═════ Task input ═════

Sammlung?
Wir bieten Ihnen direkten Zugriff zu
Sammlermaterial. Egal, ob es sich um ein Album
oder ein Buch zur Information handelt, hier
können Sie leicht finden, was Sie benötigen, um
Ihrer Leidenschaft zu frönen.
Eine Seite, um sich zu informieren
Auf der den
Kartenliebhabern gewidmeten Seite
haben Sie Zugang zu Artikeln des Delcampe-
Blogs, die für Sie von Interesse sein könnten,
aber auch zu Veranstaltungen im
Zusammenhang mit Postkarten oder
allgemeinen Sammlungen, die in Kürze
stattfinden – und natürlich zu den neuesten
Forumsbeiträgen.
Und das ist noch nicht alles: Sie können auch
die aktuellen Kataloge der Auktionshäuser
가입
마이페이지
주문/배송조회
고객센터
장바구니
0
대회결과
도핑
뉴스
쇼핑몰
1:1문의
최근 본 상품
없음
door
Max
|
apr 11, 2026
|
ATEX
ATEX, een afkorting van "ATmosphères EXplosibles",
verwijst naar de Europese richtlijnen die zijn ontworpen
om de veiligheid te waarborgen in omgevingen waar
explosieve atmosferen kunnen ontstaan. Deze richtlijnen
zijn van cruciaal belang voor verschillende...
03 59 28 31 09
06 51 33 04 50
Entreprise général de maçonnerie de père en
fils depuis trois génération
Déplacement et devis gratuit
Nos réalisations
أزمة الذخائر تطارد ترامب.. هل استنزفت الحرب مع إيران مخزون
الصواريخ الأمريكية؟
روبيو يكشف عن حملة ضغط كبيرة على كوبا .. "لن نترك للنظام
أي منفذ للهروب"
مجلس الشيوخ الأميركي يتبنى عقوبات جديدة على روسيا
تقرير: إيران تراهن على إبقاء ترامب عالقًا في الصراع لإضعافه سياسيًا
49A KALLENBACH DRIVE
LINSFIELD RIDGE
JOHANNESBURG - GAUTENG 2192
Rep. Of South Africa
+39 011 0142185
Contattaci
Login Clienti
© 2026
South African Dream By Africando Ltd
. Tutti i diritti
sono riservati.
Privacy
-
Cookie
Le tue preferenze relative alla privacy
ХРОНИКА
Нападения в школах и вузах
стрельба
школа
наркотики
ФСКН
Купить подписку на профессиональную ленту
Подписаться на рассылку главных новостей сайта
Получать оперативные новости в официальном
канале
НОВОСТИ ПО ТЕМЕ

═════

• **Task prompt**:
If a line of the entries holds the word "South", copy it out.

• **Result for this exercise**:
Rep. Of South Africa
South African Dream By Africando Ltd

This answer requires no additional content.